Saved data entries
________

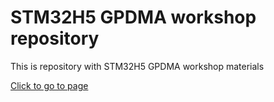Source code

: # STM32H5 GPDMA workshop repository

This is repository with STM32H5 GPDMA workshop materials

[Click to go to page](https://rristm.github.io/tomas_materials_v2/jiri-antos-ST/H5-GPDMA-workshop-test/main) 

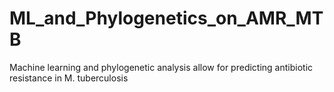 # ML_and_Phylogenetics_on_AMR_MTB
Machine learning and phylogenetic analysis allow for predicting antibiotic resistance in M. tuberculosis
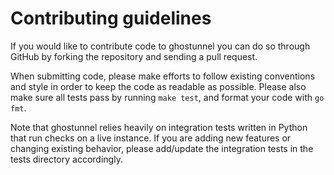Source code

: # Contributing guidelines

If you would like to contribute code to ghostunnel you can do so through GitHub
by forking the repository and sending a pull request.

When submitting code, please make efforts to follow existing conventions and
style in order to keep the code as readable as possible. Please also make sure
all tests pass by running `make test`, and format your code with `go fmt`.

Note that ghostunnel relies heavily on integration tests written in Python that
run checks on a live instance. If you are adding new features or changing
existing behavior, please add/update the integration tests in the tests
directory accordingly.
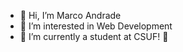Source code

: - 👋 Hi, I’m Marco Andrade
- 👀 I’m interested in Web Development
- 🌱 I’m currently a student at CSUF! 🐘

<!---
mAndra226/mAndra226 is a ✨ special ✨ repository because its `README.md` (this file) appears on your GitHub profile.
You can click the Preview link to take a look at your changes.
--->
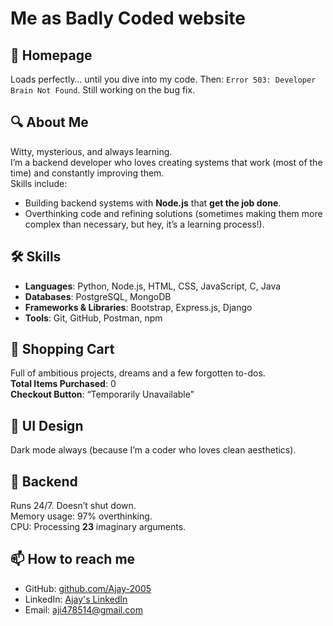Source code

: # Me as Badly Coded website

## 🌌 Homepage
Loads perfectly… until you dive into my code. Then: `Error 503: Developer Brain Not Found`. Still working on the bug fix.

## 🔍 About Me
Witty, mysterious, and always learning.  
I’m a backend developer who loves creating systems that work (most of the time) and constantly improving them.  
Skills include:  
- Building backend systems with **Node.js** that **get the job done**.
- Overthinking code and refining solutions (sometimes making them more complex than necessary, but hey, it’s a learning process!).


## 🛠 Skills

- **Languages**: Python, Node.js, HTML, CSS, JavaScript, C, Java  
- **Databases**: PostgreSQL, MongoDB  
- **Frameworks & Libraries**: Bootstrap, Express.js, Django  
- **Tools**: Git, GitHub, Postman, npm

## 🛒 Shopping Cart
Full of ambitious projects, dreams and a few forgotten to-dos.  
**Total Items Purchased**: 0  
**Checkout Button**: “Temporarily Unavailable” 

## 🎨 UI Design
Dark mode always (because I’m a coder who loves clean aesthetics).  


## 🧠 Backend
Runs 24/7. Doesn’t shut down.  
Memory usage: 97% overthinking.  
CPU: Processing **23** imaginary arguments.  


## 📫 How to reach me

- GitHub: [github.com/Ajay-2005](https://github.com/Ajay-2005)  
- LinkedIn: [Ajay's LinkedIn](https://www.linkedin.com/in/ajay-connect)  
- Email: [aji478514@gmail.com](mailto:aji478514@gmail.com)
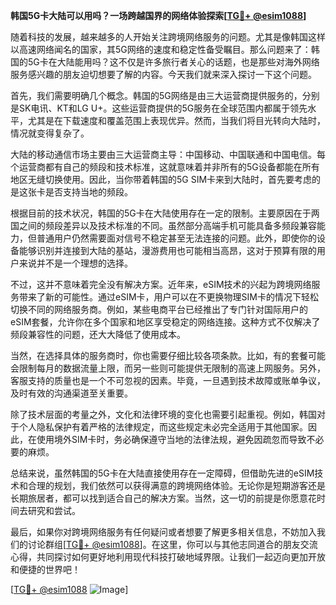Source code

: **韩国5G卡大陆可以用吗？一场跨越国界的网络体验探索[[TG💪+ @esim1088](https://t.me/s/esim1088)]**

随着科技的发展，越来越多的人开始关注跨境网络服务的问题。尤其是像韩国这样以高速网络闻名的国家，其5G网络的速度和稳定性备受瞩目。那么问题来了：韩国的5G卡在大陆能用吗？这不仅是许多旅行者关心的话题，也是那些对海外网络服务感兴趣的朋友迫切想要了解的内容。今天我们就来深入探讨一下这个问题。

首先，我们需要明确几个概念。韩国的5G网络是由三大运营商提供服务的，分别是SK电讯、KT和LG U+。这些运营商提供的5G服务在全球范围内都属于领先水平，尤其是在下载速度和覆盖范围上表现优异。然而，当我们将目光转向大陆时，情况就变得复杂了。

大陆的移动通信市场主要由三大运营商主导：中国移动、中国联通和中国电信。每个运营商都有自己的频段和技术标准，这就意味着并非所有的5G设备都能在所有地区无缝切换使用。因此，当你带着韩国的5G SIM卡来到大陆时，首先要考虑的是这张卡是否支持当地的频段。

根据目前的技术状况，韩国的5G卡在大陆使用存在一定的限制。主要原因在于两国之间的频段差异以及技术标准的不同。虽然部分高端手机可能具备多频段兼容能力，但普通用户仍然需要面对信号不稳定甚至无法连接的问题。此外，即使你的设备能够识别并连接到大陆的基站，漫游费用也可能相当高昂，这对于预算有限的用户来说并不是一个理想的选择。

不过，这并不意味着完全没有解决方案。近年来，eSIM技术的兴起为跨境网络服务带来了新的可能性。通过eSIM卡，用户可以在不更换物理SIM卡的情况下轻松切换不同的网络服务商。例如，某些电商平台已经推出了专门针对国际用户的eSIM套餐，允许你在多个国家和地区享受稳定的网络连接。这种方式不仅解决了频段兼容性的问题，还大大降低了使用成本。

当然，在选择具体的服务商时，你也需要仔细比较各项条款。比如，有的套餐可能会限制每月的数据流量上限，而另一些则可能提供无限制的高速上网服务。另外，客服支持的质量也是一个不可忽视的因素。毕竟，一旦遇到技术故障或账单争议，及时有效的沟通渠道至关重要。

除了技术层面的考量之外，文化和法律环境的变化也需要引起重视。例如，韩国对于个人隐私保护有着严格的法律规定，而这些规定未必完全适用于其他国家。因此，在使用境外SIM卡时，务必确保遵守当地的法律法规，避免因疏忽而导致不必要的麻烦。

总结来说，虽然韩国的5G卡在大陆直接使用存在一定障碍，但借助先进的eSIM技术和合理的规划，我们依然可以获得满意的跨境网络体验。无论你是短期游客还是长期旅居者，都可以找到适合自己的解决方案。当然，这一切的前提是你愿意花时间去研究和尝试。

最后，如果你对跨境网络服务有任何疑问或者想要了解更多相关信息，不妨加入我们的讨论群组[[TG💪+ @esim1088](https://t.me/s/esim1088)]。在这里，你可以与其他志同道合的朋友交流心得，共同探讨如何更好地利用现代科技打破地域界限。让我们一起迈向更加开放和便捷的世界吧！

[[TG💪+ @esim1088](https://t.me/s/esim1088) ![Image](https://i.postimg.cc/4NQfJmqS/Snipaste-2025-05-13-00-14-12.png)]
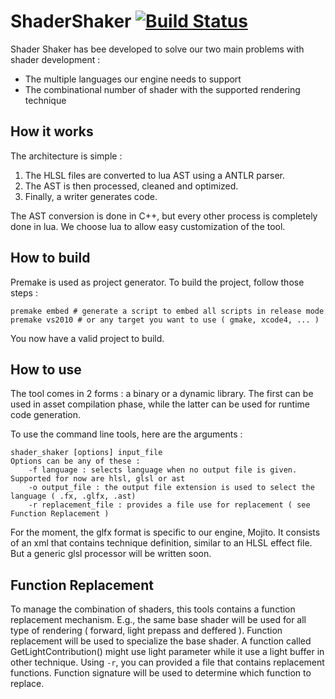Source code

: ShaderShaker [![Build Status](https://travis-ci.org/FishingCactus/ShaderShaker.png)](https://travis-ci.org/FishingCactus/ShaderShaker)
============

Shader Shaker has bee developed to solve our two main problems with shader development : 

- The multiple languages our engine needs to support
- The combinational number of shader with the supported rendering technique

How it works 
------------

The architecture is simple : 

1. The HLSL files are converted to lua AST using a ANTLR parser.
2. The AST is then processed, cleaned and optimized.
3. Finally, a writer generates code.

The AST conversion is done in C++, but every other process is completely done in lua. We choose lua to allow easy customization of the tool.

How to build
------------

Premake is used as project generator. To build the project, follow those steps : 

	premake embed # generate a script to embed all scripts in release mode
	premake vs2010 # or any target you want to use ( gmake, xcode4, ... )

You now have a valid project to build.

How to use 
----------
The tool comes in 2 forms : a binary or a dynamic library.
The first can be used in asset compilation phase, while the latter can be used for runtime code generation. 

To use the command line tools, here are the arguments :

    shader_shaker [options] input_file
    Options can be any of these :
    	-f language : selects language when no output file is given. Supported for now are hlsl, glsl or ast
    	-o output_file : the output file extension is used to select the language ( .fx, .glfx, .ast)
    	-r replacement_file : provides a file use for replacement ( see Function Replacement )

For the moment, the glfx format is specific to our engine, Mojito. It consists of an xml that contains technique definition, similar to an HLSL effect file. But a generic glsl processor will be written soon. 

Function Replacement
--------------------

To manage the combination of shaders, this tools contains a function replacement mechanism. E.g., the same base shader will be used for all type of rendering ( forward, light prepass and deffered ). Function replacement will be used to specialize the base shader. A function called GetLightContribution() might use light parameter while it use a light buffer in other technique. Using `-r`, you can provided a file that contains replacement functions. Function signature will be used to determine which function to replace. 
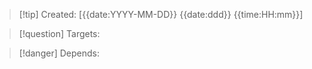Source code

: >[!tip] Created: [{{date:YYYY-MM-DD}} {{date:ddd}} {{time:HH:mm}}]

>[!question] Targets: 

>[!danger] Depends: 
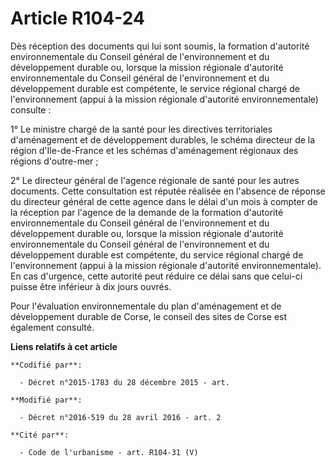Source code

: # Article R104-24

Dès réception des documents qui lui sont soumis, la formation d'autorité environnementale du Conseil général de
l'environnement et du développement durable ou, lorsque la mission régionale d'autorité environnementale du Conseil général
de l'environnement et du développement durable est compétente, le service régional chargé de l'environnement (appui à la
mission régionale d'autorité environnementale) consulte :

1° Le ministre chargé de la santé pour les directives territoriales d'aménagement et de développement durables, le schéma
directeur de la région d'Ile-de-France et les schémas d'aménagement régionaux des régions d'outre-mer ;

2° Le directeur général de l'agence régionale de santé pour les autres documents. Cette consultation est réputée réalisée en
l'absence de réponse du directeur général de cette agence dans le délai d'un mois à compter de la réception par l'agence de
la demande de la formation d'autorité environnementale du Conseil général de l'environnement et du développement durable ou,
lorsque la mission régionale d'autorité environnementale du Conseil général de l'environnement et du développement durable
est compétente, du service régional chargé de l'environnement (appui à la mission régionale d'autorité environnementale). En
cas d'urgence, cette autorité peut réduire ce délai sans que celui-ci puisse être inférieur à dix jours ouvrés.

Pour l'évaluation environnementale du plan d'aménagement et de développement durable de Corse, le conseil des sites de Corse
est également consulté.

**Liens relatifs à cet article**

	**Codifié par**:

	  - Décret n°2015-1783 du 28 décembre 2015 - art.

	**Modifié par**:

	  - Décret n°2016-519 du 28 avril 2016 - art. 2

	**Cité par**:

	  - Code de l'urbanisme - art. R104-31 (V)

________

YOUR ASSIGNMENT:
Work out the count of lines in the data above containing the string "written". Give it alone.

ANSWER FOR THIS EXERCISE:
2